In my experience very few people have the interest or commitment to actually do something like this. Organizing a ride is not that hard but it does take long hours and a multi-year commitment to get an event off the ground. Eventually others may see your vision and begin to help out. Perhaps the best way to get something started would be to take an existing event such as a road century and add a vintage category to it. In some areas of the country there could be lots of potential participants. But, once again, it would take an active vintage rider/organizer to be involved. That is a pretty narrow subset of the cycling population!

Originally Posted by rhm View Post
Randonneuring clubs who have experience organizing rides, cycling clubs?
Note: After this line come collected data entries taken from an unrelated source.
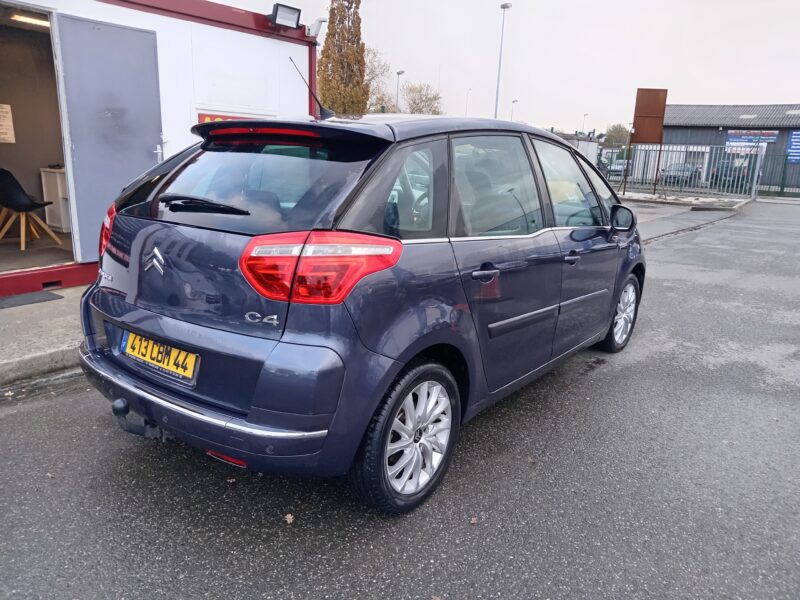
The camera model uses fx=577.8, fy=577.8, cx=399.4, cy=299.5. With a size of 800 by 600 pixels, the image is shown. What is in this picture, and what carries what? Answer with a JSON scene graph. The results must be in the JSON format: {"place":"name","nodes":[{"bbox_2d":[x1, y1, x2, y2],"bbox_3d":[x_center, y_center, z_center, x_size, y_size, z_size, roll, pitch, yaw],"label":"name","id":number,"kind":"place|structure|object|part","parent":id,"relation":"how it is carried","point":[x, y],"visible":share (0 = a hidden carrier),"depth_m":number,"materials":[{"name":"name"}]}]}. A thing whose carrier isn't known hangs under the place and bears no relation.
{"place":"outdoors","nodes":[
{"label":"outdoors","id":0,"kind":"place"},
{"bbox_2d":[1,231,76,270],"label":"floor","id":1,"kind":"structure","parent":0,"point":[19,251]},
{"bbox_2d":[0,284,88,386],"label":"pavement","id":2,"kind":"structure","parent":0,"point":[30,313],"materials":[{"name":"grey concrete"}]},
{"bbox_2d":[0,291,62,308],"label":"doormat","id":3,"kind":"object","parent":2,"relation":"on","point":[32,296],"visible":0.98,"depth_m":5.02,"materials":[{"name":"grey carpet"}]},
{"bbox_2d":[0,0,315,299],"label":"container building","id":4,"kind":"structure","parent":0,"point":[108,17],"depth_m":6.10,"materials":[{"name":"white metal"}]},
{"bbox_2d":[0,103,14,143],"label":"paper notice","id":5,"kind":"object","parent":4,"relation":"attached to","point":[0,110],"visible":0.99,"depth_m":6.72,"materials":[{"name":"white paper"}]},
{"bbox_2d":[0,168,60,248],"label":"chair","id":6,"kind":"object","parent":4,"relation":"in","point":[4,202],"visible":1,"depth_m":6.45,"materials":[{"name":"black plastic"}]},
{"bbox_2d":[10,13,50,27],"bbox_3d":[-3.644,-2.792,5.740,0.330,0.089,0.430,13,18,36],"label":"ceiling lamp","id":7,"kind":"object","parent":4,"relation":"attached to","point":[27,19],"visible":0.65,"depth_m":5.75,"materials":[{"name":"white"}]},
{"bbox_2d":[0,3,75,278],"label":"doorway","id":8,"kind":"structure","parent":4,"relation":"in","point":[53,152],"depth_m":5.70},
{"bbox_2d":[39,167,70,230],"bbox_3d":[-4.165,-1.307,7.486,0.621,0.776,0.652,13,18,36],"label":"white cabinet","id":9,"kind":"object","parent":4,"relation":"in","point":[62,192],"visible":0.53,"depth_m":7.25,"materials":[{"name":"white"}]},
{"bbox_2d":[54,12,164,258],"bbox_3d":[-2.596,-1.390,5.340,0.141,2.179,0.929,13,18,36],"label":"door","id":10,"kind":"structure","parent":4,"relation":"attached to","point":[144,36],"depth_m":5.19,"materials":[{"name":"grey metal"}]},
{"bbox_2d":[196,112,261,123],"bbox_3d":[-1.754,-1.786,6.197,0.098,0.402,0.820,13,18,36],"label":"red sign","id":11,"kind":"object","parent":4,"relation":"attached to","point":[211,120],"visible":0.13,"depth_m":6.05,"materials":[{"name":"red"}]},
{"bbox_2d":[268,2,300,28],"bbox_3d":[-1.308,-3.176,6.498,0.305,0.236,0.420,13,18,36],"label":"floodlight","id":12,"kind":"object","parent":4,"relation":"attached to","point":[279,14],"visible":0.97,"depth_m":6.47,"materials":[{"name":"black metal"}]},
{"bbox_2d":[306,17,325,38],"bbox_3d":[-1.036,-3.337,7.109,0.260,0.249,0.216,13,18,36],"label":"security camera","id":13,"kind":"object","parent":4,"relation":"attached to","point":[315,29],"visible":0.84,"depth_m":7.07,"materials":[{"name":"white plastic"}]},
{"bbox_2d":[0,195,798,599],"label":"asphalt road","id":14,"kind":"structure","parent":0,"point":[507,456],"materials":[{"name":"grey asphalt"}]},
{"bbox_2d":[284,513,294,523],"bbox_3d":[-0.437,0.855,2.289,0.050,0.016,0.063,-5,16,-27],"label":"fallen leaf","id":15,"kind":"object","parent":14,"relation":"on","point":[289,516],"visible":0.9,"depth_m":2.28,"materials":[{"name":"brown plant"}]},
{"bbox_2d":[73,110,644,514],"bbox_3d":[0.217,-0.331,3.738,1.808,1.570,4.050,13,18,36],"label":"car","id":16,"kind":"object","parent":14,"relation":"on","point":[95,350],"visible":0.98,"depth_m":2.42,"materials":[{"name":"blue metal"}]},
{"bbox_2d":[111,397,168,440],"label":"tow hitch","id":17,"kind":"object","parent":16,"relation":"attached to","point":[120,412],"visible":0.63,"depth_m":2.55,"materials":[{"name":"black metal"}]},
{"bbox_2d":[122,330,199,383],"bbox_3d":[-1.049,0.240,2.513,0.525,0.166,0.082,13,18,36],"label":"license plate","id":18,"kind":"object","parent":16,"relation":"attached to","point":[148,348],"visible":0.93,"depth_m":2.47,"materials":[{"name":"yellow plastic"}]},
{"label":"wiper","id":19,"kind":"part","parent":16,"relation":"part of","materials":[{"name":"black plastic"}]},
{"label":"bumper","id":20,"kind":"part","parent":16,"relation":"part of","materials":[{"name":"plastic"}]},
{"label":"window","id":21,"kind":"part","parent":16,"relation":"part of","materials":[{"name":"black glass"}]},
{"bbox_2d":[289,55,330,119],"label":"car antenna","id":22,"kind":"object","parent":16,"relation":"attached to","point":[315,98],"visible":0.94,"depth_m":3.87,"materials":[{"name":"black"}]},
{"label":"taillight","id":23,"kind":"part","parent":16,"relation":"part of","materials":[{"name":"red plastic"}]},
{"label":"quarter window","id":24,"kind":"part","parent":16,"relation":"part of","materials":[{"name":"glass"}]},
{"label":"wheel","id":25,"kind":"part","parent":16,"relation":"part of","materials":[{"name":"black rubber"}]},
{"label":"door handle","id":26,"kind":"part","parent":16,"relation":"part of","materials":[{"name":"metal"}]},
{"label":"door window","id":27,"kind":"part","parent":16,"relation":"part of","materials":[{"name":"clear glass"}]},
{"label":"front door window","id":28,"kind":"part","parent":16,"relation":"part of","materials":[{"name":"clear glass"}]},
{"label":"front door handle","id":29,"kind":"part","parent":16,"relation":"part of","materials":[{"name":"blue plastic"}]},
{"label":"wheel","id":30,"kind":"part","parent":16,"relation":"part of","materials":[{"name":"silver metal"}]},
{"label":"mirror","id":31,"kind":"part","parent":16,"relation":"part of","materials":[{"name":"black mirror"}]},
{"bbox_2d":[469,516,478,524],"bbox_3d":[0.295,0.878,2.322,0.048,0.013,0.048,-8,17,-35],"label":"fallen leaf","id":32,"kind":"object","parent":14,"relation":"on","point":[472,521],"visible":0.86,"depth_m":2.31,"materials":[{"name":"brown"}]},
{"bbox_2d":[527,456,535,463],"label":"fallen leaf","id":33,"kind":"object","parent":14,"relation":"on","point":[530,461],"visible":0.8,"depth_m":2.78,"materials":[{"name":"brown"}]},
{"bbox_2d":[605,145,764,198],"bbox_3d":[9.723,-5.024,22.114,6.806,2.010,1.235,13,18,36],"label":"metal fence","id":34,"kind":"object","parent":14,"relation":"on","point":[752,195],"visible":0.71,"depth_m":21.38,"materials":[{"name":"grey metal"}]},
{"bbox_2d":[617,190,754,209],"bbox_3d":[8.536,-3.450,19.565,5.645,0.219,2.930,13,18,36],"label":"patch","id":35,"kind":"object","parent":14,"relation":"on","point":[650,199],"visible":0.59,"depth_m":18.62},
{"bbox_2d":[754,153,799,197],"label":"green fence","id":36,"kind":"object","parent":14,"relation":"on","point":[782,189],"visible":0.86,"depth_m":25.22,"materials":[{"name":"green metal"}]},
{"bbox_2d":[204,0,799,132],"label":"sky","id":37,"kind":"structure","parent":0,"point":[713,96],"materials":[{"name":"white"}]},
{"bbox_2d":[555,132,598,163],"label":"white container","id":38,"kind":"structure","parent":0,"point":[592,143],"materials":[{"name":"white"}]},
{"bbox_2d":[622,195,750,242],"label":"pavement","id":39,"kind":"structure","parent":0,"point":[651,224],"materials":[{"name":"grey concrete"}]},
{"bbox_2d":[660,103,799,190],"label":"warehouse","id":40,"kind":"structure","parent":0,"point":[698,128],"materials":[{"name":"grey metal"}]},
{"bbox_2d":[725,130,778,151],"bbox_3d":[18.375,-8.326,30.330,2.738,1.113,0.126,13,18,36],"label":"banner","id":41,"kind":"object","parent":40,"relation":"attached to","point":[731,140],"visible":0.72,"depth_m":30.33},
{"bbox_2d":[785,130,799,162],"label":"blue sign","id":42,"kind":"object","parent":40,"relation":"attached to","point":[795,140],"visible":0.96,"depth_m":29.73,"materials":[{"name":"blue"}]},
{"label":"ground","id":43,"kind":"structure","parent":0},
{"bbox_2d":[316,0,368,115],"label":"tree","id":44,"kind":"object","parent":43,"relation":"on","point":[323,54],"visible":0.8,"depth_m":28.74,"materials":[{"name":"brown plant"}]},
{"bbox_2d":[363,45,395,111],"label":"bare tree","id":45,"kind":"object","parent":43,"relation":"on","point":[376,74],"visible":0.49,"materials":[{"name":"plant"}]},
{"bbox_2d":[395,70,404,110],"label":"street lamp","id":46,"kind":"object","parent":43,"relation":"on","point":[398,73],"visible":0.42,"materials":[{"name":"metal"}]},
{"bbox_2d":[402,82,443,114],"label":"tree","id":47,"kind":"object","parent":43,"relation":"on","point":[414,101],"visible":0.69,"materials":[{"name":"plant"}]},
{"bbox_2d":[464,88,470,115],"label":"street lamp","id":48,"kind":"object","parent":43,"relation":"on","point":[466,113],"visible":0.47,"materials":[{"name":"metal"}]},
{"bbox_2d":[494,1,511,119],"bbox_3d":[5.563,-11.426,32.585,0.816,9.900,0.729,13,18,36],"label":"street lamp","id":49,"kind":"object","parent":43,"relation":"on","point":[504,7],"visible":0.66,"depth_m":32.18,"materials":[{"name":"grey metal"}]},
{"bbox_2d":[510,99,517,120],"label":"street lamp","id":50,"kind":"object","parent":43,"relation":"on","point":[514,101],"visible":0.39,"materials":[{"name":"metal"}]},
{"bbox_2d":[581,113,587,133],"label":"street lamp","id":51,"kind":"object","parent":43,"relation":"on","point":[585,115],"visible":0.46,"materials":[{"name":"grey metal"}]},
{"bbox_2d":[601,158,627,177],"bbox_3d":[14.455,-8.524,38.133,1.784,1.492,4.364,13,18,36],"label":"parked car","id":52,"kind":"object","parent":43,"relation":"on","point":[620,167],"visible":0.52,"depth_m":37.02,"materials":[{"name":"metal"}]},
{"bbox_2d":[603,123,630,145],"label":"tree","id":53,"kind":"object","parent":43,"relation":"on","point":[618,131],"visible":0.6,"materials":[{"name":"green plant"}]},
{"bbox_2d":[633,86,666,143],"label":"sign","id":54,"kind":"object","parent":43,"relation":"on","point":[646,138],"visible":0.93,"depth_m":18.54,"materials":[{"name":"brown metal"}]},
{"bbox_2d":[660,163,698,184],"bbox_3d":[16.086,-7.076,32.857,1.614,1.435,4.701,13,18,36],"label":"parked car","id":55,"kind":"object","parent":43,"relation":"on","point":[674,177],"visible":0.58,"depth_m":31.84,"materials":[{"name":"metal"}]},
{"bbox_2d":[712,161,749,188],"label":"parked car","id":56,"kind":"object","parent":43,"relation":"on","point":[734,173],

Randonneur style rides are usually very self sufficient which kind of takes it out of a L'Eroica style event. The food support at L'Eroica is superior to most organized rides and is part of the reason I enjoyed it so much. Rando clubs often have members who ride classic style bikes, but too often there are greater goals in mind for these riders. Completing a SR series or qualifying for some greater ride is usually the goal. Classic style will be sacrificed by many of these riders to accomplish the goal. Although there are a few "dirt road brevets" out there they are generally not well attended and haven't become popular in this country (at least in the west).

L'Eroica was started in a country which honors tradtions in cycling, by people who believed that much was being lost to the trends of modern cycling. L'Eroica, and the many other vintage cycling events in Italy are a way to help keep some of those ideas alive. I'm afraid that there appears to be little interest in that here.